Going through the records that follow, please count the lines with "Catering" in them and give only the count.

*** Recorded information ***

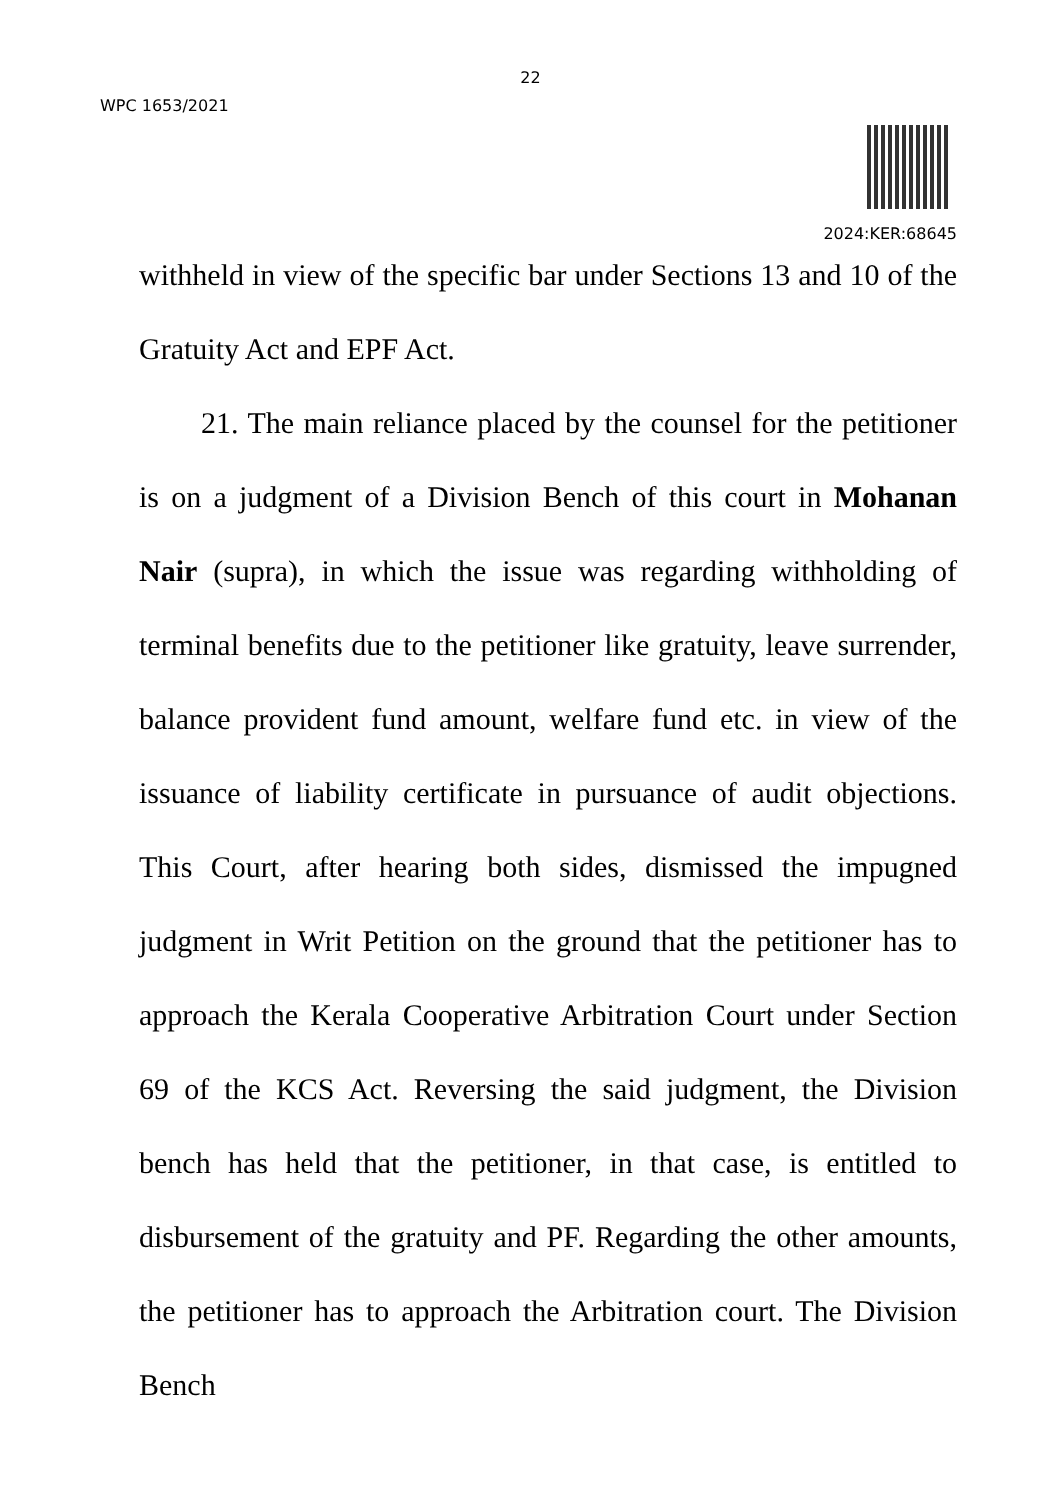22
WPC 1653/2021
2024:KER:68645
withheld in view of the specific bar under Sections 13 and 10 of the Gratuity Act and EPF Act.
21. The main reliance placed by the counsel for the petitioner is on a judgment of a Division Bench of this court in Mohanan Nair (supra), in which the issue was regarding withholding of terminal benefits due to the petitioner like gratuity, leave surrender, balance provident fund amount, welfare fund etc. in view of the issuance of liability certificate in pursuance of audit objections. This Court, after hearing both sides, dismissed the impugned judgment in Writ Petition on the ground that the petitioner has to approach the Kerala Cooperative Arbitration Court under Section 69 of the KCS Act. Reversing the said judgment, the Division bench has held that the petitioner, in that case, is entitled to disbursement of the gratuity and PF. Regarding the other amounts, the petitioner has to approach the Arbitration court. The Division Bench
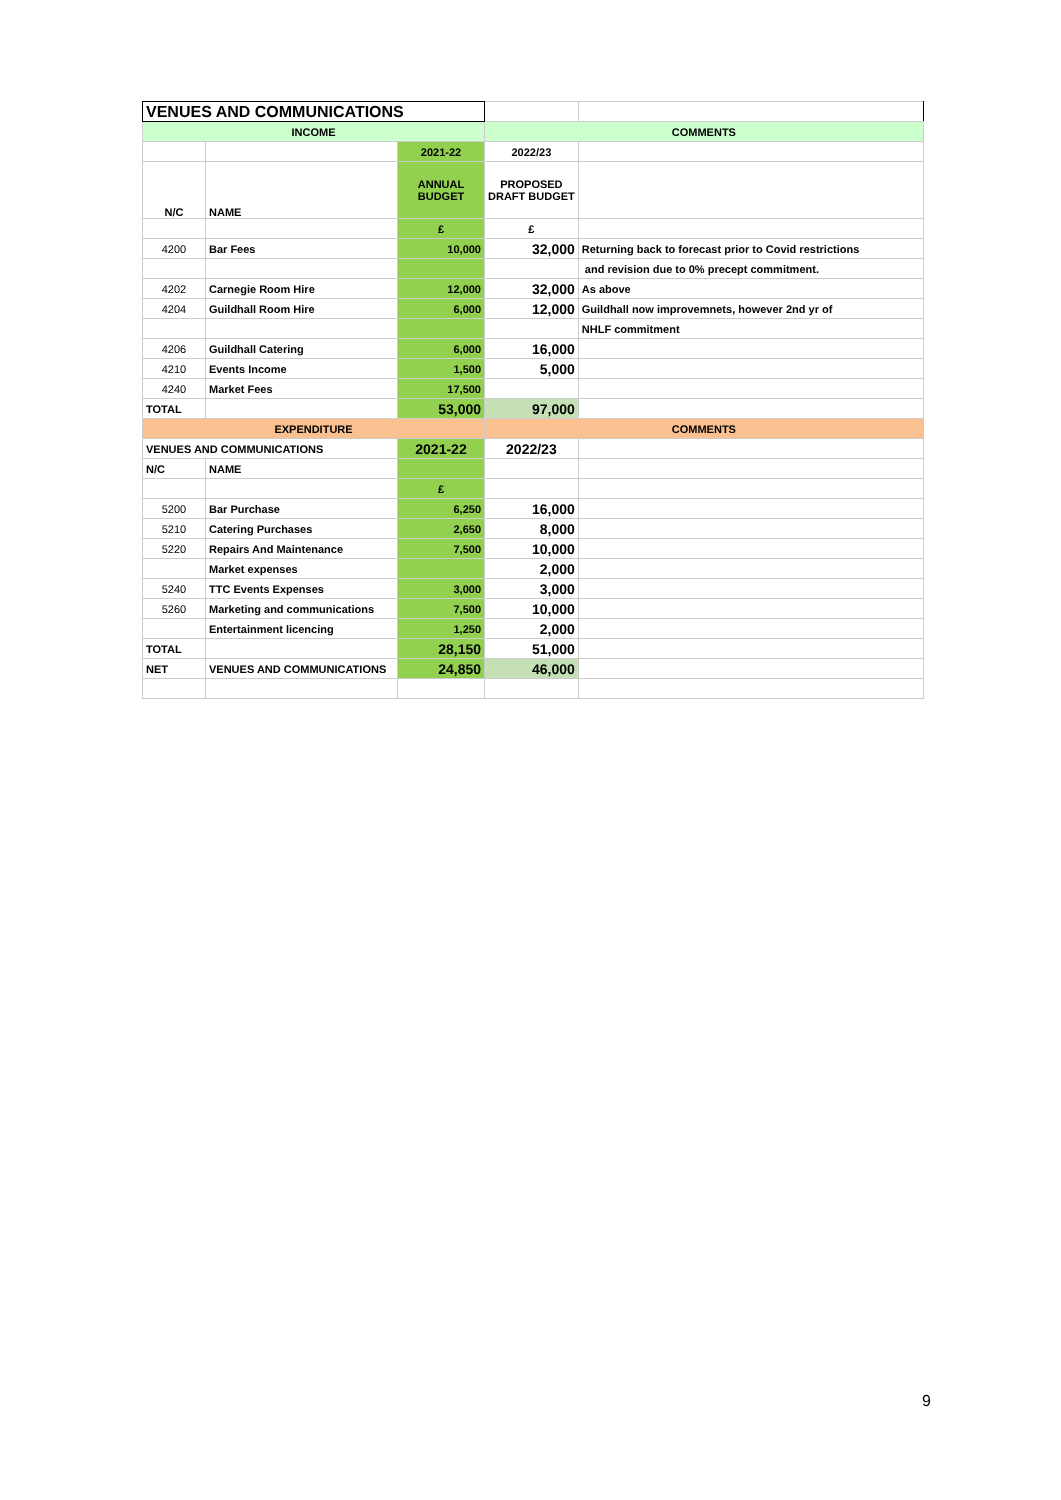| VENUES AND COMMUNICATIONS | | | | |
| INCOME | | | COMMENTS | |
| | | 2021-22 | 2022/23 | |
| N/C | NAME | ANNUAL BUDGET | PROPOSED DRAFT BUDGET | |
| | | £ | £ | |
| 4200 | Bar Fees | 10,000 | 32,000 | Returning back to forecast prior to Covid restrictions |
| | | | | and revision due to 0% precept commitment. |
| 4202 | Carnegie Room Hire | 12,000 | 32,000 | As above |
| 4204 | Guildhall Room Hire | 6,000 | 12,000 | Guildhall now improvemnets, however 2nd yr of |
| | | | | NHLF commitment |
| 4206 | Guildhall Catering | 6,000 | 16,000 | |
| 4210 | Events Income | 1,500 | 5,000 | |
| 4240 | Market Fees | 17,500 | | |
| TOTAL | | 53,000 | 97,000 | |
| EXPENDITURE | | | COMMENTS | |
| VENUES AND COMMUNICATIONS | | 2021-22 | 2022/23 | |
| N/C | NAME | | | |
| | | £ | | |
| 5200 | Bar Purchase | 6,250 | 16,000 | |
| 5210 | Catering Purchases | 2,650 | 8,000 | |
| 5220 | Repairs And Maintenance | 7,500 | 10,000 | |
| | Market expenses | | 2,000 | |
| 5240 | TTC Events Expenses | 3,000 | 3,000 | |
| 5260 | Marketing and communications | 7,500 | 10,000 | |
| | Entertainment licencing | 1,250 | 2,000 | |
| TOTAL | | 28,150 | 51,000 | |
| NET | VENUES AND COMMUNICATIONS | 24,850 | 46,000 | |
9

*** End of Recorded information ***

§ The completed task: 2